Questions à traiter:
a) Répondez aux questions suivantes d'après l'extrait :
(i) À quel projet la France a-t-elle dit « non » alors qu'elle en fut grandement l'inspiratrice ?
(ii) Qu'ont fait ou subi les ministres concernés par les prétendues réformes ?
(iii) Dans quelle université Jean-Louis Caccomo dirige-t-il le master « Economiste Financier » ?
b) Recopiez un passage de l'extrait : commencez aux mots « Cette situation critique » et arrêtez-vous après « tout notre avenir. ».

Extrait du document:
%%
Ce mirage aboutit à une réelle bérézina politique : l’échec de la droite est incontestable puisqu’elle n’est pas parvenue à stopper cette dérive qui est plus liée à nos caractéristiques structurelles internes qu’à des facteurs externes. Mais le succès de la gauche « plurielle », version socialiste-écologiste-Front de gauche en embuscade, n’est que façade. Et déjà, les masques tombent vite.
“La première expression de la solidarité consiste à faire de son mieux, et tout son possible, pour ne pas être à la charge des autres.”
Cette situation critique n’est pas un phénomène conjoncturel. Elle est le résultat d’une attitude persistante de la part des responsables politiques qui consiste à corriger des erreurs en en commettant de plus grandes.
Nous avons récemment connu des mouvements de contestations contre la réforme de la retraite, la réforme de l’assurance-maladie ou encore celle des universités et de l’Éducation nationale. Après avoir dit « non » à un projet de constitution européenne dont la France fut grandement l’inspiratrice, c’est le CPE qui met la rue en colère. Aujourd’hui, on s’étripe à propos du traité européen qui ne fait que nous rappeler que nous devons maîtriser nos finances publiques. Traité ou pas : c’est une contrainte objective. La nier, c’est compromettre tout notre avenir.
Le pire est que nous n’avons pas vraiment vu la mise en œuvre de ces prétendues réformes : tous les ministres concernés ont reculé ou furent remerciés. La question des retraites est loin d’être réglée. « L’autonomie » de nos universités nous met à des années-lumière de la réalité du fonctionnement des universités espagnoles, anglaises, allemandes, américaines, chinoises ou même thaïlandaises. Par contre, les conflits, eux, furent bien réels. Le seul mot d’ordre et de rassemblement consiste, en ces occasions bruyantes de manifestation du mécontentement, à faire le procès de la « mondialisation » et du libre-échange.
Mais on ne convoque pas des abstractions au banc des accusés. Cautionner un tel discours, c’est tout au plus un moyen commode pour les politiques de ne pas assumer les conséquences de leurs propres égarements.
Un pays aussi fragilisé, aussi peu confiant en lui-même qu’il en vient à se fourvoyer dans un processus de « guerre civile permanente », peut-il tenir le cap dans les tourments de la compétition internationale ? La classe politique a une part de responsabilité en contribuant à infantiliser le corps électoral. En laissant croire aux Français que l’État allait prendre en charge tous les aspects de notre vie quotidienne, les politiques ont fini par fabriquer un « citoyen » à la fois passif et de plus en plus exigeant : moins j’offre aux autres, mais plus j’en demande… le tout en invoquant le mot sacré de « solidarité ». C’est oublier que la première expression de la solidarité consiste à faire de son mieux, et tout son possible, pour ne pas être à la charge des autres.
Dans le même temps, les recettes politiques échouaient à apporter des solutions viables aux problèmes de société dont les ministres veulent pourtant conserver le monopole de la gestion. Il est facile d’attendre tout de l’Etat, d’accorder son bulletin de vote en fonction d’avantages à préserver ou à conquérir, puis déclarer ne pas se reconnaître dans les hommes politiques.
La démocratie a besoin du personnel politique ; mais la démocratie a aussi besoin d’individus responsables, innovants et entreprenants. Et ceux-là, ils nous quittent déjà depuis de nombreuses années…
*Jean-Louis Caccomo est Maître de conférences en sciences économiques et Directeur du master professionnalisé « Economiste Financier » à l’Université de Perpignan – Via Domitia.
%%
Données fournies:
%%
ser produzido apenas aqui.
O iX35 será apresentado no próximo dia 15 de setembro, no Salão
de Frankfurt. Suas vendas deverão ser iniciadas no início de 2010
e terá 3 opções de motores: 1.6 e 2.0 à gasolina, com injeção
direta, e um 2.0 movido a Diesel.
%%
Corrigé:
a)
(i) Un projet de constitution européenne.
(ii) Ils ont reculé ou furent remerciés.
(iii) L'Université de Perpignan – Via Domitia.

b)
Cette situation critique n’est pas un phénomène conjoncturel. Elle est le résultat d’une attitude persistante de la part des responsables politiques qui consiste à corriger des erreurs en en commettant de plus grandes.
Nous avons récemment connu des mouvements de contestations contre la réforme de la retraite, la réforme de l’assurance-maladie ou encore celle des universités et de l’Éducation nationale. Après avoir dit « non » à un projet de constitution européenne dont la France fut grandement l’inspiratrice, c’est le CPE qui met la rue en colère. Aujourd’hui, on s’étripe à propos du traité européen qui ne fait que nous rappeler que nous devons maîtriser nos finances publiques. Traité ou pas : c’est une contrainte objective. La nier, c’est compromettre tout notre avenir.